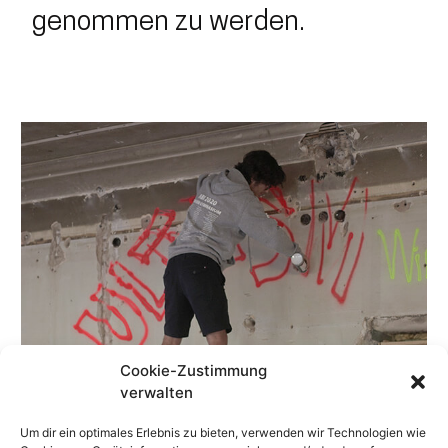
genommen zu werden.
Cookie-Zustimmung
verwalten
Um dir ein optimales Erlebnis zu bieten, verwenden wir Technologien wie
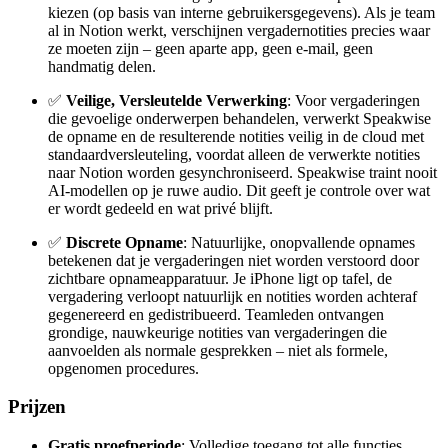
kiezen (op basis van interne gebruikersgegevens). Als je team
al in Notion werkt, verschijnen vergadernotities precies waar
ze moeten zijn – geen aparte app, geen e-mail, geen
handmatig delen.
✅
Veilige, Versleutelde Verwerking
: Voor vergaderingen
die gevoelige onderwerpen behandelen, verwerkt Speakwise
de opname en de resulterende notities veilig in de cloud met
standaardversleuteling, voordat alleen de verwerkte notities
naar Notion worden gesynchroniseerd. Speakwise traint nooit
AI-modellen op je ruwe audio. Dit geeft je controle over wat
er wordt gedeeld en wat privé blijft.
✅
Discrete Opname
: Natuurlijke, onopvallende opnames
betekenen dat je vergaderingen niet worden verstoord door
zichtbare opnameapparatuur. Je iPhone ligt op tafel, de
vergadering verloopt natuurlijk en notities worden achteraf
gegenereerd en gedistribueerd. Teamleden ontvangen
grondige, nauwkeurige notities van vergaderingen die
aanvoelden als normale gesprekken – niet als formele,
opgenomen procedures.
Prijzen
Gratis proefperiode
: Volledige toegang tot alle functies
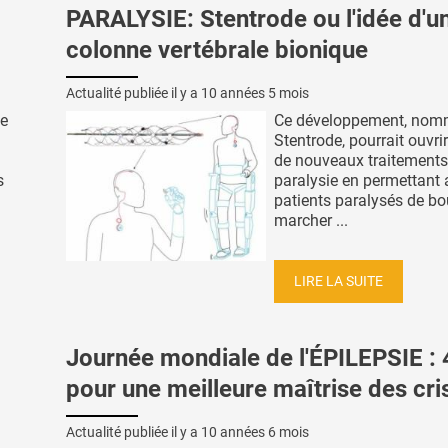
PARALYSIE: Stentrode ou l'idée d'u
colonne vertébrale bionique
Actualité publiée il y a
10 années 5 mois
de
Ce développement, no
Stentrode, pourrait ouvrir
de nouveaux traitements
s
paralysie en permettant
patients paralysés de bo
marcher ...
LIRE LA SUITE
Journée mondiale de l'ÉPILEPSIE : 
pour une meilleure maîtrise des cri
Actualité publiée il y a
10 années 6 mois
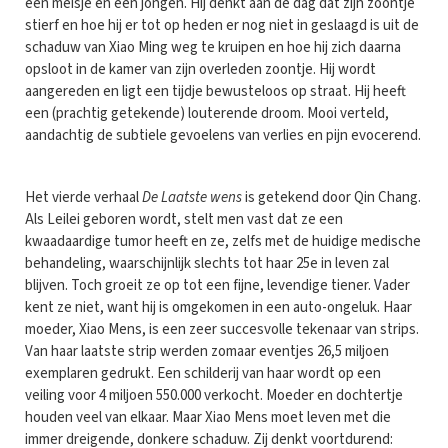
een meisje en een jongen. Hij denkt aan de dag dat zijn zoontje
stierf en hoe hij er tot op heden er nog niet in geslaagd is uit de
schaduw van Xiao Ming weg te kruipen en hoe hij zich daarna
opsloot in de kamer van zijn overleden zoontje. Hij wordt
aangereden en ligt een tijdje bewusteloos op straat. Hij heeft
een (prachtig getekende) louterende droom. Mooi verteld,
aandachtig de subtiele gevoelens van verlies en pijn evocerend.
Het vierde verhaal
De Laatste wens
is getekend door Qin Chang.
Als Leilei geboren wordt, stelt men vast dat ze een
kwaadaardige tumor heeft en ze, zelfs met de huidige medische
behandeling, waarschijnlijk slechts tot haar 25e in leven zal
blijven. Toch groeit ze op tot een fijne, levendige tiener. Vader
kent ze niet, want hij is omgekomen in een auto-ongeluk. Haar
moeder, Xiao Mens, is een zeer succesvolle tekenaar van strips.
Van haar laatste strip werden zomaar eventjes 26,5 miljoen
exemplaren gedrukt. Een schilderij van haar wordt op een
veiling voor 4 miljoen 550.000 verkocht. Moeder en dochtertje
houden veel van elkaar. Maar Xiao Mens moet leven met die
immer dreigende, donkere schaduw. Zij denkt voortdurend:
# # # # # # #
--- What to do ---
Among the lines above, find the one with "standaardversleuteling, voordat alleen" and the one with "vergadering verloopt natuurlijk". Quote both and everything between them, exactly.

--- Your solution ---
standaardversleuteling, voordat alleen de verwerkte notities
naar Notion worden gesynchroniseerd. Speakwise traint nooit
AI-modellen op je ruwe audio. Dit geeft je controle over wat
er wordt gedeeld en wat privé blijft.
✅
Discrete Opname
: Natuurlijke, onopvallende opnames
betekenen dat je vergaderingen niet worden verstoord door
zichtbare opnameapparatuur. Je iPhone ligt op tafel, de
vergadering verloopt natuurlijk en notities worden achteraf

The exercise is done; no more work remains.